==== AVAILABLE RECORDS ====
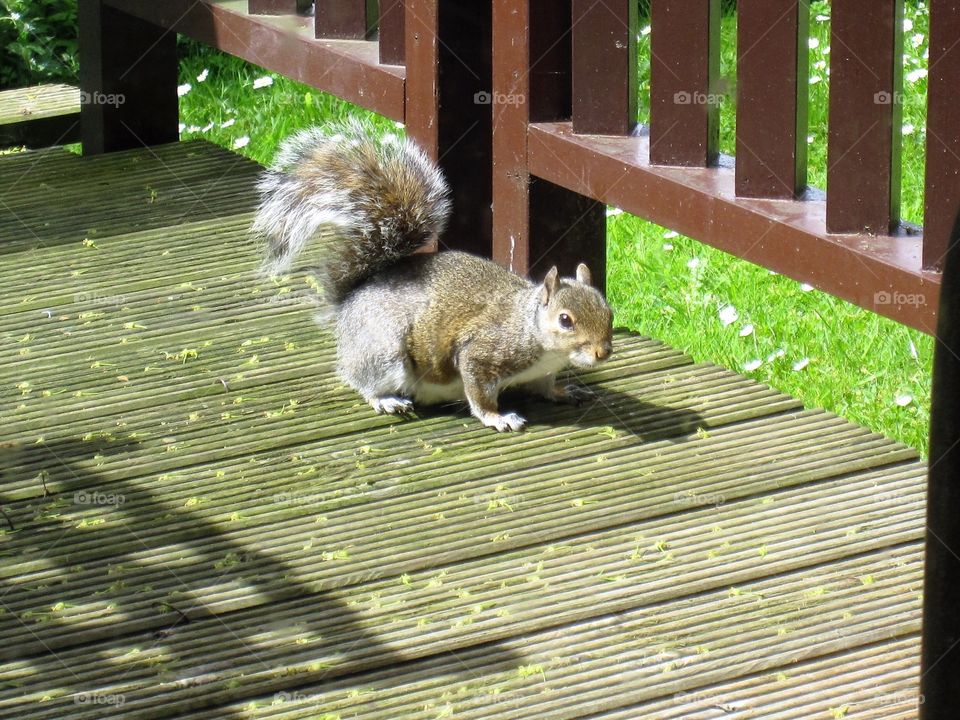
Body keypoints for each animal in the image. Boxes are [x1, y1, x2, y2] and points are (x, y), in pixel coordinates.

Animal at [253, 120, 613, 432]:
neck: (533, 331)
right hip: (384, 352)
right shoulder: (480, 354)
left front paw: (564, 393)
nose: (603, 352)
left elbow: (545, 387)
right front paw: (497, 417)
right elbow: (480, 394)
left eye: (608, 311)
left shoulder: (542, 372)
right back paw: (385, 400)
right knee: (362, 381)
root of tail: (350, 301)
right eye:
====
--- WORK ORDER ---
Return exactly the line that contains "right hip: (384, 352)" and every line after it, through the last line of the records.

--- WRITTEN RESPONSE ---
right hip: (384, 352)
right shoulder: (480, 354)
left front paw: (564, 393)
nose: (603, 352)
left elbow: (545, 387)
right front paw: (497, 417)
right elbow: (480, 394)
left eye: (608, 311)
left shoulder: (542, 372)
right back paw: (385, 400)
right knee: (362, 381)
root of tail: (350, 301)
right eye:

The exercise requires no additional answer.